PASSAGE TO READ:
No longer. In a change notice to P.S. 5100.08 issued in early May, the BOP recognized a new DOJ policy – adopted without fanfare – that gives the Attorney General the power to send any federal prisoner to any prison in the country. Nothing limits the AG’s discretion, not regulation, not the BOP, not P.S. 5100.08.
This change notice could be intended to blunt the firestorm of criticism flowing from Jeffrey Epstein confidante Ghislaine Maxwell, who was sent to a camp despite her sex offense conviction after she sat for an interview last year with Todd Blanche. In the interview, she denied that President Trump had engaged in sexual misconduct with women in Epstein’s orbit. A number of legislators have suggested that designation to a camp – contrary to P.S. 5100.08 policy – was a payoff for her favorable testimony.
The change that Liz Oyer cited last week would, after the fact, give Blanche the power to redesignate Maxwell regardless of BOP policy. But the policy is a dangerous one. Oyer said the policy means that “[i]f you are facing a federal prison sentence, Todd Blanche has total discretion to decide where you’ll serve your time… Under this rule, Blanche could direct the Bureau of Prisons to put anyone who opposes the Trump Administration in a maximum security prison. if you’re prosecuted for protesting ICE, for example, or for vandalizing Trump’s Reflecting Pool, you could serve your sentence alongside murderers and rapists. Blanche could decide to put all of Trump’s enemies in maximum security prisons. He could put all Democrats in maximum security prisons. There are no limits no checks and no review of his decisions.”
The converse is equally problematic. “This policy permits preferential treatment for Trump’s allies,” Liz Oyer said. “If you’re MAGA, you might go to a minimum security camp, or if you’ve got a couple million bucks to spend, you could buy your way into a halfway house or even home detention. That’s exactly what’s happening with pardons under Donald Trump – the wealthy and the well-connected are paying for special treatment. There’s no reason to think the same thing won’t happen with prison placements.”

WHAT YOU WILL DO: Continue the passage on the Attorney General's power over federal prison placements, picking up after its final paragraph.

Data records
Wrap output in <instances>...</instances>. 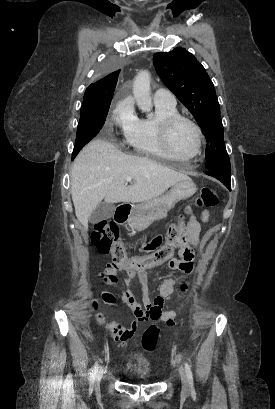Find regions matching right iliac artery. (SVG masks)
<instances>
[{"mask_svg":"<svg viewBox=\"0 0 275 409\" xmlns=\"http://www.w3.org/2000/svg\"><path fill=\"white\" fill-rule=\"evenodd\" d=\"M98 368H99V365H98V362H96L93 369H92V372L90 373V382L91 383H93L95 381L96 374L98 372Z\"/></svg>","mask_w":275,"mask_h":409,"instance_id":"right-iliac-artery-1","label":"right iliac artery"}]
</instances>
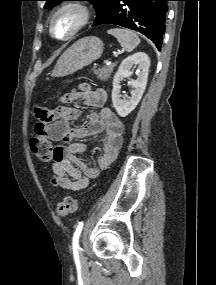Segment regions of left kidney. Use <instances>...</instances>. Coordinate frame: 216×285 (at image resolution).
Listing matches in <instances>:
<instances>
[{
	"mask_svg": "<svg viewBox=\"0 0 216 285\" xmlns=\"http://www.w3.org/2000/svg\"><path fill=\"white\" fill-rule=\"evenodd\" d=\"M136 65H138V68L141 71L137 74L138 78L136 80L128 82V85L132 87L131 97L121 99L120 82L124 78H129L131 76V69ZM149 67V56L143 52H138L127 57L120 64L113 79L112 90L113 106L120 117L129 115L140 102L147 85Z\"/></svg>",
	"mask_w": 216,
	"mask_h": 285,
	"instance_id": "5707ae66",
	"label": "left kidney"
}]
</instances>
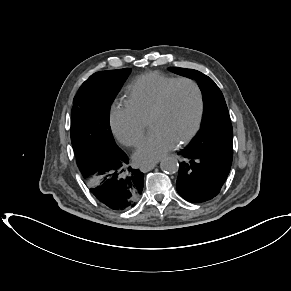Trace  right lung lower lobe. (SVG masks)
Segmentation results:
<instances>
[{"instance_id":"obj_1","label":"right lung lower lobe","mask_w":291,"mask_h":291,"mask_svg":"<svg viewBox=\"0 0 291 291\" xmlns=\"http://www.w3.org/2000/svg\"><path fill=\"white\" fill-rule=\"evenodd\" d=\"M127 155L104 158L87 168H80L83 178L95 198L106 207L123 211L133 207L139 200L144 174L132 169Z\"/></svg>"}]
</instances>
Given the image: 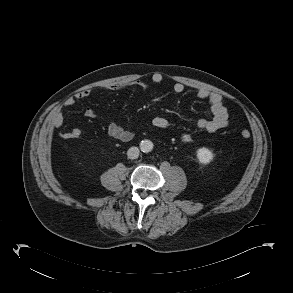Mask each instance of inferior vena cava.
Here are the masks:
<instances>
[{"mask_svg": "<svg viewBox=\"0 0 293 293\" xmlns=\"http://www.w3.org/2000/svg\"><path fill=\"white\" fill-rule=\"evenodd\" d=\"M127 156L129 159H136L139 156V149L137 147H131L127 151Z\"/></svg>", "mask_w": 293, "mask_h": 293, "instance_id": "obj_1", "label": "inferior vena cava"}]
</instances>
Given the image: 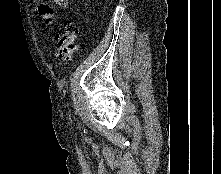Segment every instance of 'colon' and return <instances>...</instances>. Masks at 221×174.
Returning <instances> with one entry per match:
<instances>
[{
	"mask_svg": "<svg viewBox=\"0 0 221 174\" xmlns=\"http://www.w3.org/2000/svg\"><path fill=\"white\" fill-rule=\"evenodd\" d=\"M78 37V27L72 22L64 24V30L58 35L57 56L62 60H67L77 50L76 39Z\"/></svg>",
	"mask_w": 221,
	"mask_h": 174,
	"instance_id": "5ec220e1",
	"label": "colon"
}]
</instances>
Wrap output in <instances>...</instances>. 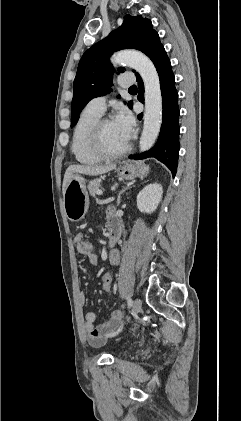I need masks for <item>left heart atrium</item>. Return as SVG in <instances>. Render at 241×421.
Masks as SVG:
<instances>
[{
	"label": "left heart atrium",
	"mask_w": 241,
	"mask_h": 421,
	"mask_svg": "<svg viewBox=\"0 0 241 421\" xmlns=\"http://www.w3.org/2000/svg\"><path fill=\"white\" fill-rule=\"evenodd\" d=\"M113 122L127 140L132 137L135 130V121L127 109H120Z\"/></svg>",
	"instance_id": "obj_1"
}]
</instances>
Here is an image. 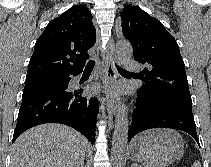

ANSWER TO THE PROBLEM:
Section 3621(b) of Title 18 would seem to limit this kind of wanton designation-selling by directing that “there shall be no favoritism given to prisoners of high social or economic status.” The problem comes with the last line of the subsection: “Notwithstanding any other provision of law, a designation of a place of imprisonment under this subsection is not reviewable by any court.” If there is no right of review – and the provision is pretty unambiguous on that score in depriving federal courts of subject-matter jurisdiction – then the AG can do as he or she pleases.
However, one interesting twist: If the AG can designate federal prisoners to whatever level, then the AG could designate someone to serve their entire sentences in a halfway house. What’s more, the AG could delegate the power to designate to a subordinate, such as a US Attorney who could then offer preferential designation as a benefit under plea agreements or cooperation agreements.
And it can all be done very quietly, no public announcement, no fanfare, just a phone call from Todd Blanche to the BOP.
Program Statement 5100.08 CN-3, Inmate Security Designation and Custody Classification Manual (May 6, 2026)
Youtube, @Lawyeroyer (June 22, 2026)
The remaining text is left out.